Mengapa para guru harus minta maaf karena menunjukan fakta?
Peristiwa ini menyadarkan kita bahwa ketimpangan sarana penunjang pendidikan terlebih mereka yang berada di daerah terpencil benar terjadi. Jembatan gantung ini bukan sekadar infrastruktur ia adalah simbol rapuhnya harapan pembangunan dan realisasi di lapangan.
Ketika guru harus menyebrangi jembatan berbahaya, yang terancam bukan hanya nyawa mereka tapi masa depan anak-anak yang membutuhkan pendidikan demi masa depan.
Kalau kita jujur negara ini menganut sistem kapitalisme yang justru hanya menguntungkan para elit saja sementara rakyat hanya dijadikan simbol legitimasi kekuasaan mereka.
Pandangan kapitalisme terhadap pendidikan juga keliru yakni menjadi pendidikan sebagai komoditas bukan kebutuhan publik.
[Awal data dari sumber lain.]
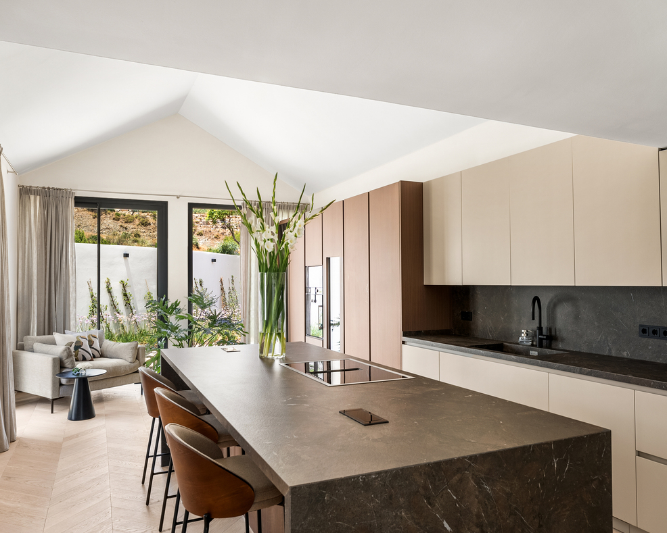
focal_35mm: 24
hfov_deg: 69.3
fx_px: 483
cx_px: 331
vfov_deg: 57.9
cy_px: 268
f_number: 8
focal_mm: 21.4
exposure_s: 1/5
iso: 100
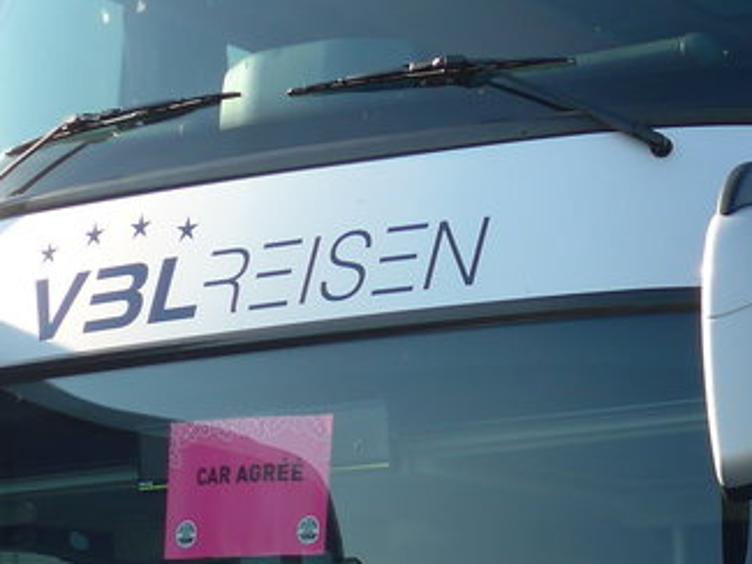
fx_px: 3129
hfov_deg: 13.5
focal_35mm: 144
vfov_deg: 10.2
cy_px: 536
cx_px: 759
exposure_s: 1/640
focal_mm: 8
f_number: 2.8
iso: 80
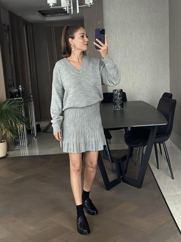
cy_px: 121
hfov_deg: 30.3
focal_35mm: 48
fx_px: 334
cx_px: 90
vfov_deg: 39.6
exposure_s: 1/40
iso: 640
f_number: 1.78
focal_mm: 6.86
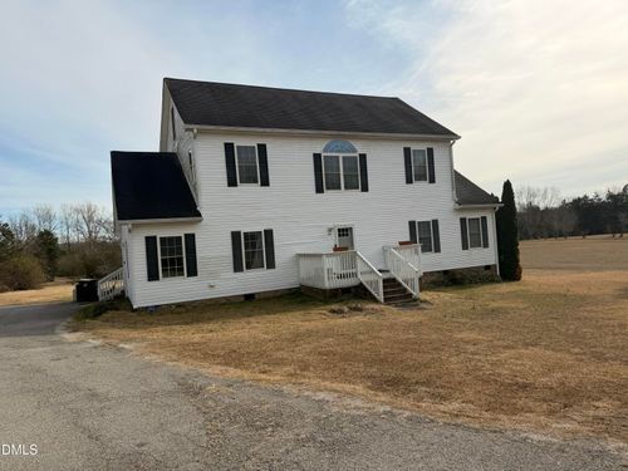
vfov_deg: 56.8
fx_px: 435
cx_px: 314
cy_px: 236
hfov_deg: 71.6
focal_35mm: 24
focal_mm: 6.76
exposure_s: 1/5714
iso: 80
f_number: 1.78
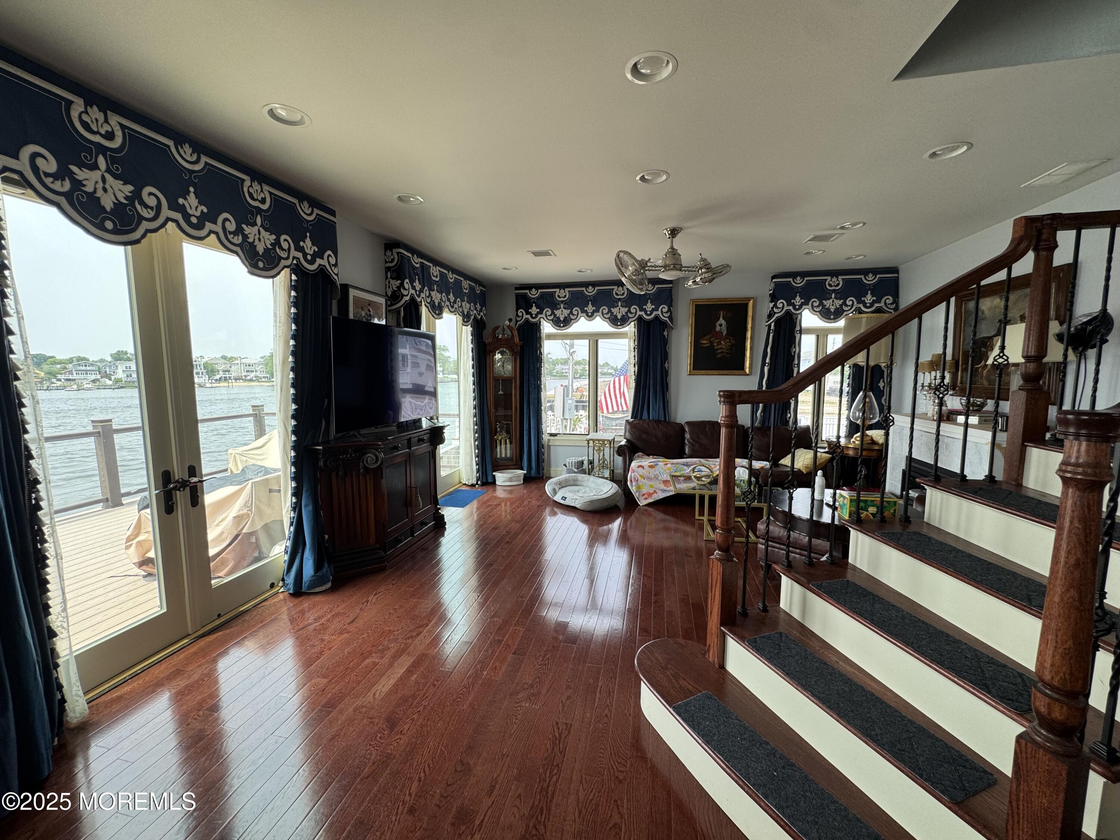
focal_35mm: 14
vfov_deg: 85.7
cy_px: 420
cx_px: 560
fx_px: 453
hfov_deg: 102.1
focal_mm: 2.22
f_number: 2.2
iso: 40
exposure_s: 1/107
Sehingga realitasnya pendidikan yang bermutu hanya bisa didapatkan oleh kelompok berada saja.
Ketimpangan anggaran dan infrastruktur dalam sistem kapitalisme terlihat jelas bahwa anggaran negara banyak dikeluarkan pada sektor ekonomi dan politik yang lebih menguntungkan.
Memang betul amanat undang-undang mengalokasikan anggaran sebesar 20 persen dari APBN untuk pendidikan, namun kenyataannya banyak sekali pos anggaran yang diambil dari pos pendidikan ini. Sebagai contoh program MBG (Makan Bergizi Gratis) setidaknya sebesar Rp 71 Triliun diambil dari anggaran pendidikan.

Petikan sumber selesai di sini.